Don’t fish in Crater
Mail Tribune
Medford, Oregon
February 13, 1998
By MARK FREEMAN
The anti-angling movement has come to Crater Lake National Park.
Calling fishing a “violent process” inharmonious with Crater Lake, the group People for the Ethical Treatment of Animals has asked the park to ban fishing within its boundaries.
“Our position is that fishing is inherently cruel,” said Dawn Carr, PETA’s anti-fishing campaign coordinator, during a telephone interview while she was protesting a Bassmasters fishing tournament in Mississippi.
“The last thing I want to see when I’m on a holiday is someone killing or torturing an animal in a park,” Carr said. “These fish have lives and should be left alone.”
Crater Lake is one of more than 150 national parks where some form of sport fishing is allowed.

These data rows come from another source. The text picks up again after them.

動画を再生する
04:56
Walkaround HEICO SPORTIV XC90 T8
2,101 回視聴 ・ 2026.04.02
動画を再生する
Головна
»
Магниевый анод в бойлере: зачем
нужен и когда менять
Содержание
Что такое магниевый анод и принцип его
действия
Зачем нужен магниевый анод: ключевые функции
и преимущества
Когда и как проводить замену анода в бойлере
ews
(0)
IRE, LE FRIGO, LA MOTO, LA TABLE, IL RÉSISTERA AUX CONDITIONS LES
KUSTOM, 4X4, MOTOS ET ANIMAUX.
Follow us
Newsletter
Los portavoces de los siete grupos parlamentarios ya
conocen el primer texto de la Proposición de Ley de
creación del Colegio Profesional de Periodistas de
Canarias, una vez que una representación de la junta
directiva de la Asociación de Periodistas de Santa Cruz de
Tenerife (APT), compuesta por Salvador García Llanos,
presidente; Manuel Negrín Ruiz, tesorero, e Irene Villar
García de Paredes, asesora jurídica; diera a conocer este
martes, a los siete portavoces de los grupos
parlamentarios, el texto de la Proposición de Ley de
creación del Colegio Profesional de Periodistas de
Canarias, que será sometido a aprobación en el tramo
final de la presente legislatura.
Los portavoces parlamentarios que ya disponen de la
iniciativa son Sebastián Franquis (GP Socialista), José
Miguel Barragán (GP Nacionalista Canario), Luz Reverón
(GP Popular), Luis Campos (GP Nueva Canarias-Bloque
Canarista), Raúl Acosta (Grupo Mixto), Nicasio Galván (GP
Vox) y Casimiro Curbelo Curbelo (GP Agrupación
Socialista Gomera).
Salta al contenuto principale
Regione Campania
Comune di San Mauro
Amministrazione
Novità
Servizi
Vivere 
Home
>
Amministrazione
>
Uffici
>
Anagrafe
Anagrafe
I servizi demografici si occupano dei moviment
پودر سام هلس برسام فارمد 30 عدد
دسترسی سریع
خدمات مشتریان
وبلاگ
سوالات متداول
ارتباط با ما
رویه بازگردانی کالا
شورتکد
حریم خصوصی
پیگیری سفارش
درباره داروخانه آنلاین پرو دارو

All have been targeted by PETA for this anti-fishing campaign, called “Save Our Schools.”
The park provides few fishing opportunities, and having PETA focus on them was something of a surprise to park officials.
“They’re very sincere individuals with strong beliefs,” park Superintendent Al Hendricks said Thursday. “They have the right to promote their beliefs, which is fine.
“I’ll wait and see if it develops into something, but I’d be surprised if anything does,” he said.
PETA’s letter urges Hendricks to ban all fishing, which the group sees as cruel and incongruent with the sanctuary aspects of national park lands, where hunting is banned.
“The violent process of fishing and its consequences do not complement the peace and tranquility of a national park,” the Feb. 10 letter states.
But tranquility at Crater Lake is rarely affected by people wielding rods and reels.
Fishing at the park is relegated to remnants of introduced species that date back to the 1800s, Hendricks said. Angling is allowed in park creeks, except two creeks with protected bull trout in them.
The lake itself, which is naturally devoid of fish, has not been stocked since the late ’40s.
Lake fishing is allowed with artificial flies and lures only, and only from the boat-dock area of Cleetwood Cove or from the banks of Wizard Island. But few anglers make the effort.
“When you have to hike down a 1,000-foot cliff,” Hendricks said, “it tends not to attract a lot of people.”
PETA opposes stocking of nonnative fish, but allowing any fishing for them would be “adding a mistake on top of a mistake,” Carr said.
“And the fact that there’s so little fishing there,” Carr said, “would make this a great park to start (a ban) with.”